Exercise goal:
Copy each of the items below exactly as they appear, leaving out the pictures.

Record extracts:
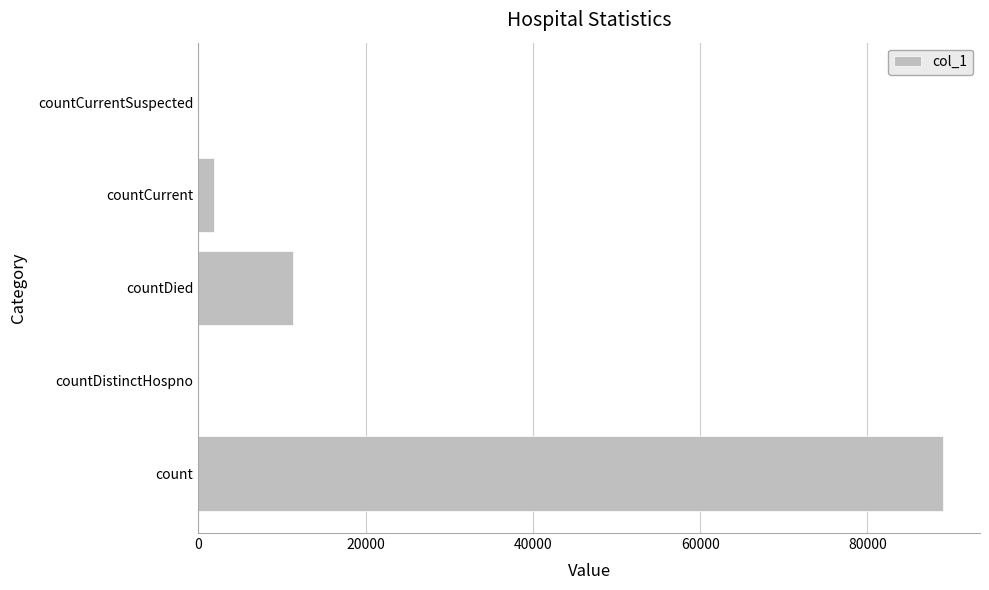

The value at count is 116995. True or false?

False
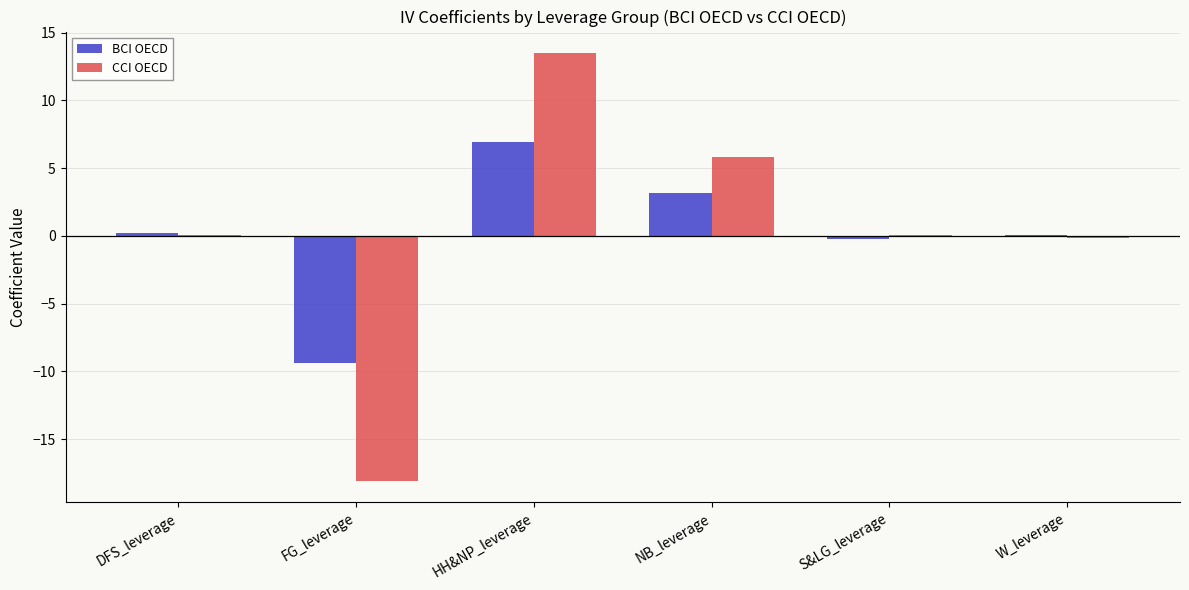

Which series has the widest spread of values?

CCI OECD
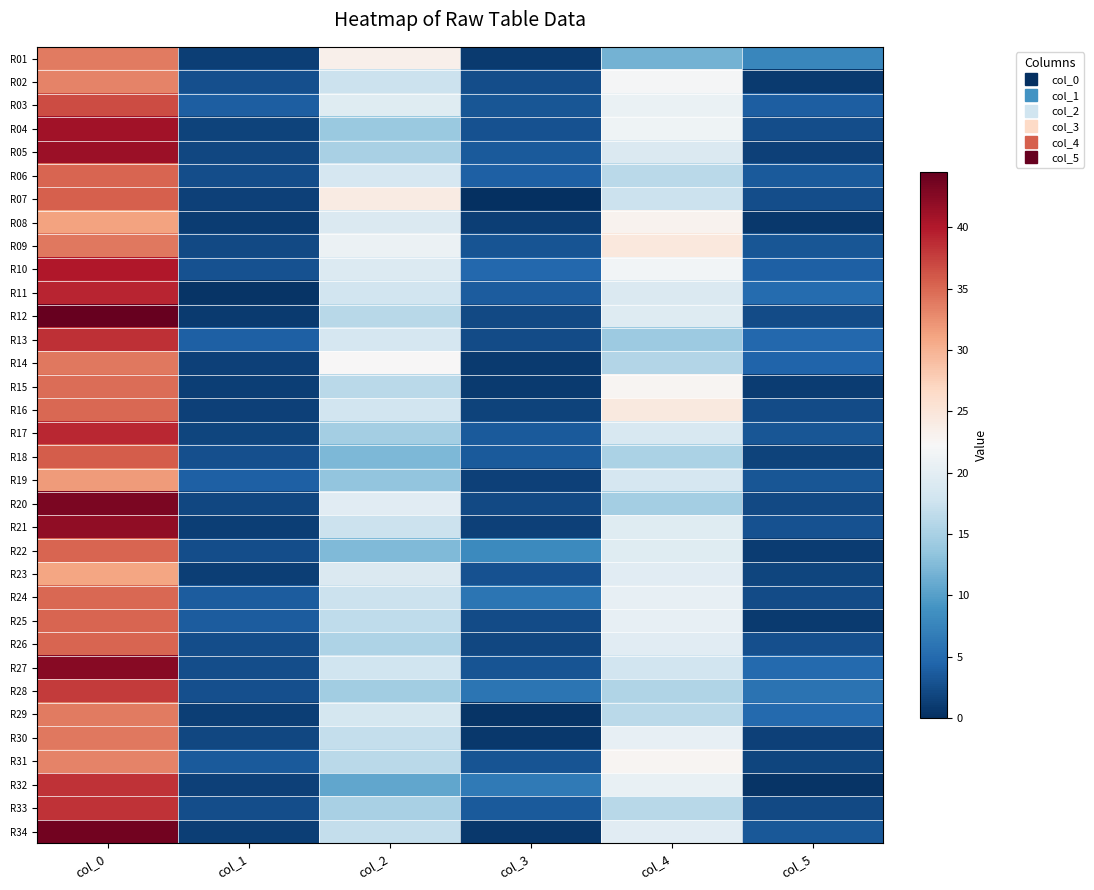

Count the number of data series in this chart.

34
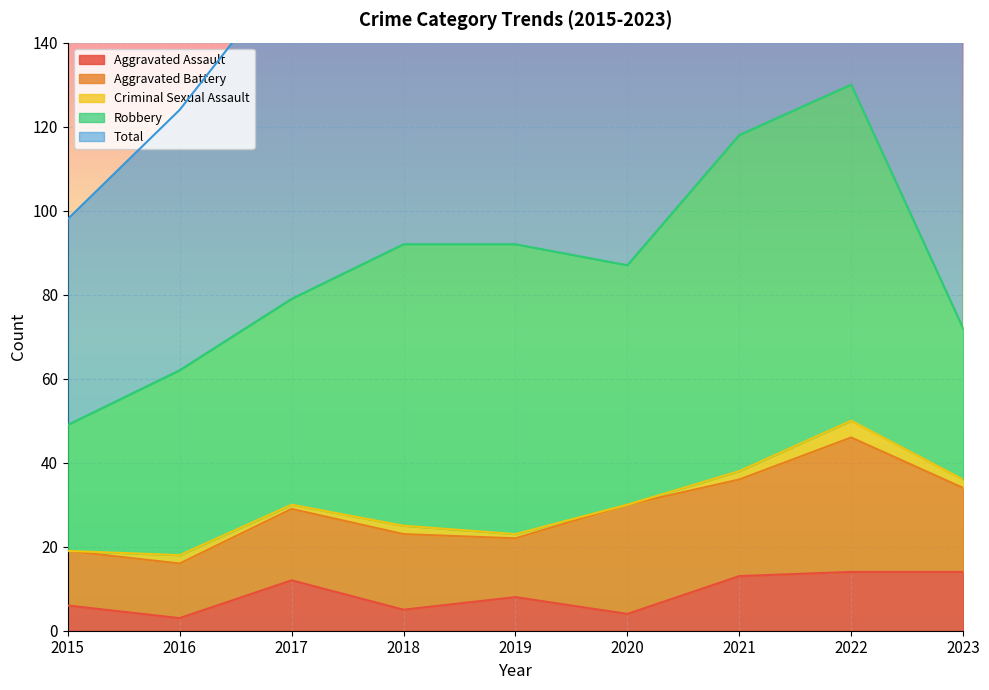

In Total, how many points are lower than both neighbors (excluding endpoints)?

1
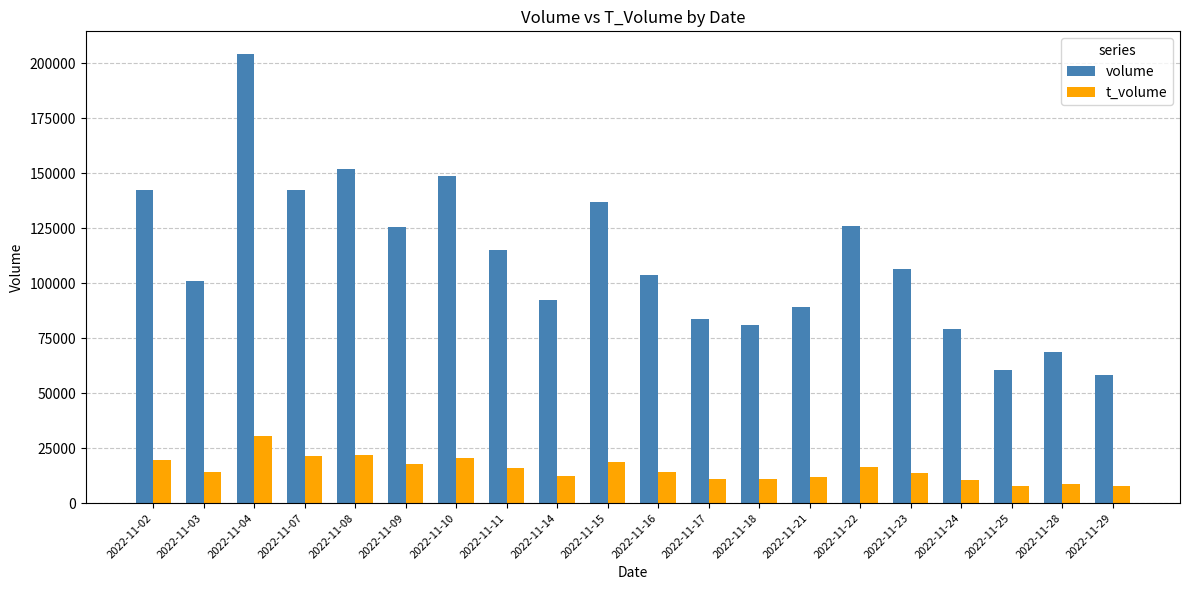

How many groups of bars are there?

20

Result of this exercise:
The value at count is 116995. True or false?

False

Which series has the widest spread of values?

CCI OECD

Count the number of data series in this chart.

34

In Total, how many points are lower than both neighbors (excluding endpoints)?

1

How many groups of bars are there?

20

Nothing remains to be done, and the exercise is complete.